August Solar Eclipse: When And Where To Catch The August 2018 Partial Solar Eclipse

Are you ready for the partial solar eclipse next weekend?

Partial Solar Eclipse in Pathum Thani, Thailand.
Panumas Sanguanwong / Shutterstock

Are you ready for the partial solar eclipse next weekend?

August is an exciting time to look up at the night sky and check out the dazzling celestial displays unfolding before your eyes.

Right before the peak of the Perseid meteor shower, which occurs on August 12-13, as the Inquisitr recently reported, sky watchers will be treated to a solar eclipse, taking place on August 11.

Next weekend’s solar eclipse is a partial one, meaning that the sun won’t be completely obscured by the new moon passing in front of it. Instead, our biggest star will look like the moon merely took a bite out of it, since the lunar disk will only partly come between Earth and the sun.

The official start of the solar eclipse is 4:02 a.m. EDT (08:02 GMT), when sky watchers can see the first “contact” between the moon and the solar disk. The celestial event peaks at 5:46 a.m. EDT (09:46 GMT), when the maximum eclipse will be at a magnitude 0.7361.

The August, 2018, eclipse will only be visible in a select few locations, per a previous Inquisitr report. Unfortunately, the U.S. is not among them, as the August solar eclipse will only be witnessed by viewers in northern parts of North America, in northern and eastern Europe, and in northern and western Asia.

For the rest of the world interested in watching the solar eclipse, Bustle has compiled a list of media outlets that will provide live coverage of the August 11 celestial event.

Where To Watch The August Solar Eclipse

If you live in the U.S. and you’re not up for a trip to Canada or Greenland to watch the August solar eclipse first-hand, you might need to settle for following the media coverage on next week’s big event.

Here are the best online sources that will be livestreaming the August eclipse, according to Bustle:

  • The Virtual Telescope Project — this specialized website will tell you everything that goes on in the sky and is described by Bustle as being “a great educational resource,” as well as “totally entertaining.”
  • Time And Date — the web page already displays a countdown until the solar eclipse next weekend and provides historical information on solar eclipses, along with helpful illustrations.
  • CBS News — the media outlet will also be covering the August 11 solar eclipse in real time, so feel free to check it out, especially if you can’t watch the eclipse news on cable.
  • Space.com — the website offers extensive information on every type of astronomical events, including the August, 2018, partial solar eclipse.
  • The Weather Channel App — if you haven’t downloaded this free app yet, you might want to give it a try, as it provides a wealth of information on astronomical events, in addition to live coverage of the August 11 solar eclipse.
  • Space & Universe (Official) — the YouTube channel frequently uploads NASA footage of various celestial events, so keep it in mind for next weekend.

When Is The Next Solar Eclipse?

The upcoming astronomical event will mark the third partial solar eclipse taking place this year.

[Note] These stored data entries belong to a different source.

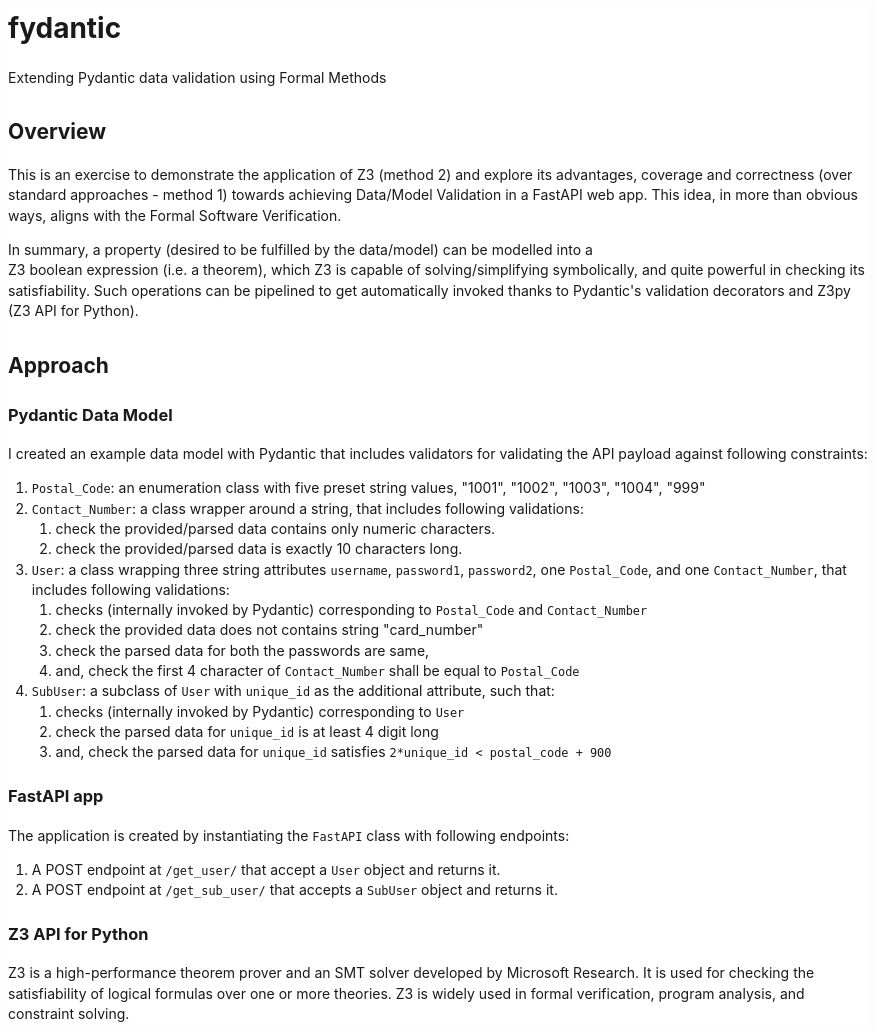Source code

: # fydantic
Extending Pydantic data validation using Formal Methods


## Overview

This is an exercise to demonstrate the application of Z3 (method 2) and explore its advantages, coverage and correctness (over standard approaches - method 1) towards achieving Data/Model Validation in a FastAPI web app. This idea, in more than obvious ways, aligns with the Formal Software Verification.

In summary, a property (desired to be fulfilled by the data/model) can be modelled into a  
Z3 boolean expression (i.e. a theorem), which Z3 is capable of solving/simplifying symbolically, and quite powerful in checking its satisfiability. Such operations can be pipelined to get automatically invoked thanks to Pydantic's validation decorators and Z3py (Z3 API for Python).



## Approach

### Pydantic Data Model

I created an example data model with Pydantic that includes validators for validating the API payload against following constraints:

1. `Postal_Code`: an enumeration class with five preset string values, "1001", "1002", "1003", "1004", "999"
2. `Contact_Number`: a class wrapper around a string, that includes following validations:
	1. check the provided/parsed data contains only numeric characters.
	2. check the provided/parsed data is exactly 10 characters long.
3. `User`: a class wrapping three string attributes `username`, `password1`, `password2`, one `Postal_Code`, and one `Contact_Number`, that includes following validations:
	1. checks (internally invoked by Pydantic) corresponding to `Postal_Code` and `Contact_Number`
	2. check the provided data does not contains string "card_number"
	3. check the parsed data for both the passwords are same,
	4. and, check the first 4 character of `Contact_Number` shall be equal to `Postal_Code`
5. `SubUser`: a subclass of `User` with `unique_id` as the additional attribute, such that:
	1. checks (internally invoked by Pydantic) corresponding to `User`
	2. check the parsed data for `unique_id` is at least 4 digit long
	3. and, check the parsed data for `unique_id` satisfies `2*unique_id < postal_code + 900`

### FastAPI app

The application is created by instantiating the `FastAPI` class with following endpoints:

1. A POST endpoint at `/get_user/` that accept a `User` object and returns it.
2. A POST endpoint at `/get_sub_user/` that accepts a `SubUser` object and returns it. 


### Z3 API for Python

Z3 is a high-performance theorem prover and an SMT solver developed by Microsoft Research. It is used for checking the satisfiability of logical formulas over one or more theories. Z3 is widely used in formal verification, program analysis, and constraint solving.
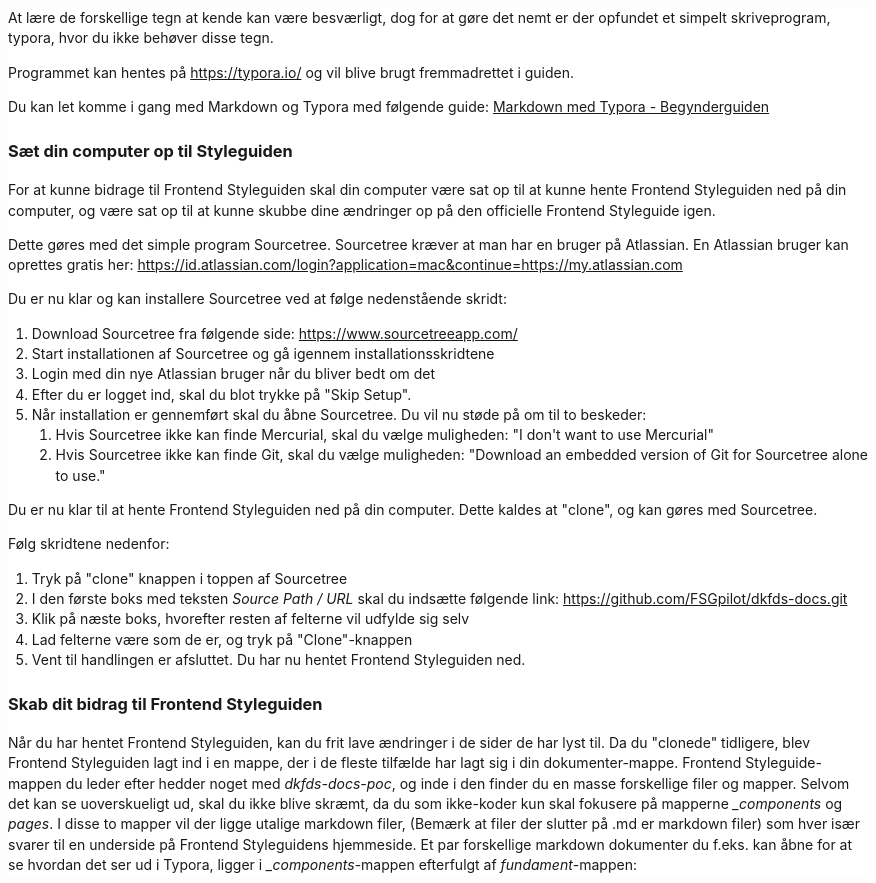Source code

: At lære de forskellige tegn at kende kan være besværligt, dog for at gøre det nemt er der opfundet et simpelt skriveprogram, typora, hvor du ikke behøver disse tegn. 

Programmet kan hentes på <https://typora.io/> og vil blive brugt fremmadrettet i guiden.

Du kan let komme i gang med Markdown og Typora med følgende guide: <a href="{{site.baseurl}}/getting-started/bidrag-til-designsystemet/#markdown-med-typora---begynderguiden">Markdown med Typora - Begynderguiden</a>

### Sæt din computer op til Styleguiden

For at kunne bidrage til Frontend Styleguiden skal din computer være sat op til at kunne hente Frontend Styleguiden ned på din computer, og være sat op til at kunne skubbe dine ændringer op på den officielle Frontend Styleguide igen.

Dette gøres med det simple program Sourcetree. Sourcetree kræver at man har en bruger på Atlassian. En Atlassian bruger kan oprettes gratis her: <https://id.atlassian.com/login?application=mac&continue=https://my.atlassian.com>

Du er nu klar og kan installere Sourcetree ved at følge nedenstående skridt:

1. Download Sourcetree fra følgende side: <https://www.sourcetreeapp.com/>
2. Start installationen af Sourcetree og gå igennem installationsskridtene
3. Login med din nye Atlassian bruger når du bliver bedt om det
4. Efter du er logget ind, skal du blot trykke på "Skip Setup".
5. Når installation er gennemført skal du åbne Sourcetree. Du vil nu støde på om til to beskeder:
   1. Hvis Sourcetree ikke kan finde Mercurial, skal du vælge muligheden: "I don't want to use Mercurial"
   2. Hvis Sourcetree ikke kan finde Git, skal du vælge muligheden: "Download an embedded version of Git for Sourcetree alone to use."

Du er nu klar til at hente Frontend Styleguiden ned på din computer. Dette kaldes at "clone", og kan gøres med Sourcetree. 

Følg skridtene nedenfor:

1. Tryk på "clone" knappen i toppen af Sourcetree
2. I den første boks med teksten *Source Path / URL* skal du indsætte følgende link: 
   <https://github.com/FSGpilot/dkfds-docs.git>
3. Klik på næste boks, hvorefter resten af felterne vil udfylde sig selv
4. Lad felterne være som de er, og tryk på "Clone"-knappen
5. Vent til handlingen er afsluttet. Du har nu hentet Frontend Styleguiden ned.

### Skab dit bidrag til Frontend Styleguiden

Når du har hentet Frontend Styleguiden, kan du frit lave ændringer i de sider de har lyst til. Da du "clonede" tidligere, blev Frontend Styleguiden lagt ind i en mappe, der i de fleste tilfælde har lagt sig i din dokumenter-mappe. Frontend Styleguide-mappen du leder efter hedder noget med *dkfds-docs-poc*, og inde i den finder du en masse forskellige filer og mapper. Selvom det kan se uoverskueligt ud, skal du ikke blive skræmt, da du som ikke-koder kun skal fokusere på mapperne *_components* og *pages*. I disse to mapper vil der ligge utalige markdown filer, (Bemærk at filer der slutter på .md er markdown filer) som hver især svarer til en underside på Frontend Styleguidens hjemmeside. Et par forskellige markdown dokumenter du f.eks. kan åbne for at se hvordan det ser ud i Typora, ligger i *_components*-mappen efterfulgt af *fundament*-mappen:
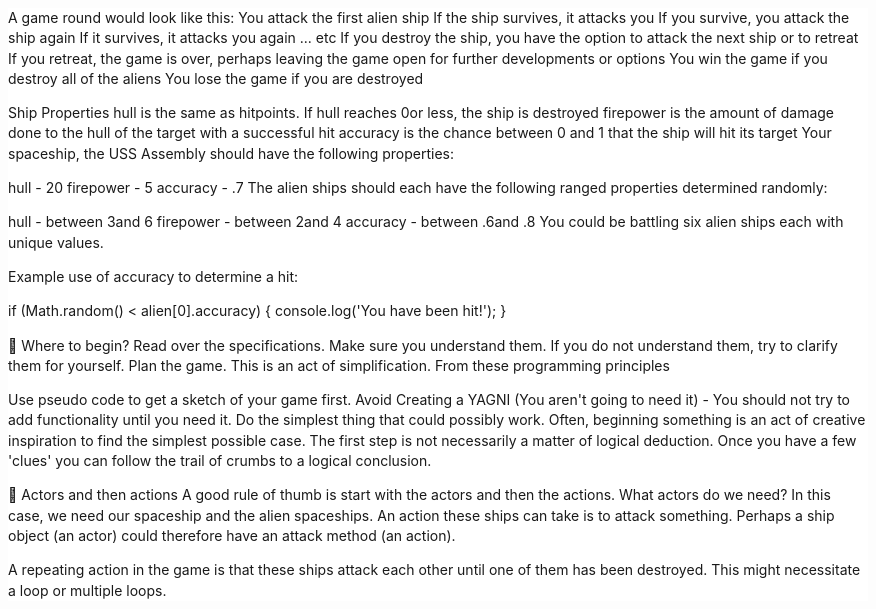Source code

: A game round would look like this:
You attack the first alien ship
If the ship survives, it attacks you
If you survive, you attack the ship again
If it survives, it attacks you again ... etc
If you destroy the ship, you have the option to attack the next ship or to retreat
If you retreat, the game is over, perhaps leaving the game open for further developments or options
You win the game if you destroy all of the aliens
You lose the game if you are destroyed



Ship Properties
hull is the same as hitpoints. If hull reaches 0or less, the ship is destroyed
firepower is the amount of damage done to the hull of the target with a successful hit
accuracy is the chance between 0 and 1 that the ship will hit its target
Your spaceship, the USS Assembly should have the following properties:

hull - 20
firepower - 5
accuracy - .7
The alien ships should each have the following ranged properties determined randomly:

hull - between 3and 6
firepower - between 2and 4
accuracy - between .6and .8
You could be battling six alien ships each with unique values.

Example use of accuracy to determine a hit:

if (Math.random() < alien[0].accuracy) {
	console.log('You have been hit!');
}


👾 Where to begin?
Read over the specifications. Make sure you understand them. If you do not understand them, try to clarify them for yourself.
Plan the game. This is an act of simplification.
From these programming principles

Use pseudo code to get a sketch of your game first.
Avoid Creating a YAGNI (You aren't going to need it) - You should not try to add functionality until you need it.
Do the simplest thing that could possibly work.
Often, beginning something is an act of creative inspiration to find the simplest possible case. The first step is not necessarily a matter of logical deduction. Once you have a few 'clues' you can follow the trail of crumbs to a logical conclusion.


👾 Actors and then actions
A good rule of thumb is start with the actors and then the actions. What actors do we need? In this case, we need our spaceship and the alien spaceships. An action these ships can take is to attack something. Perhaps a ship object (an actor) could therefore have an attack method (an action).

A repeating action in the game is that these ships attack each other until one of them has been destroyed. This might necessitate a loop or multiple loops.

The previous one occurred on July 13 and was only visible in the southernmost parts of Australia.

Partial solar eclipse.
A partial solar eclipse as seen from Grand Canyon National Park in Arizona. David McNew / Getty Images

Another partial solar eclipse unfolded on February 15, to the delight of viewers in southern South America, and anyone watching from the Atlantic Ocean and Antarctica, notes Space.com.

While 2018 doesn’t feature any total solar eclipses, next year comes with a magnificent total solar eclipse on July 2, which will be visible in the South Pacific, Chile, and Argentina. North America will have to wait until June 20, 2021, to witness a total solar eclipse.

The last total solar eclipse took place on August 21, 2017, and was the first to be seen all across the U.S. in almost 100 years, Space.com reported at the time.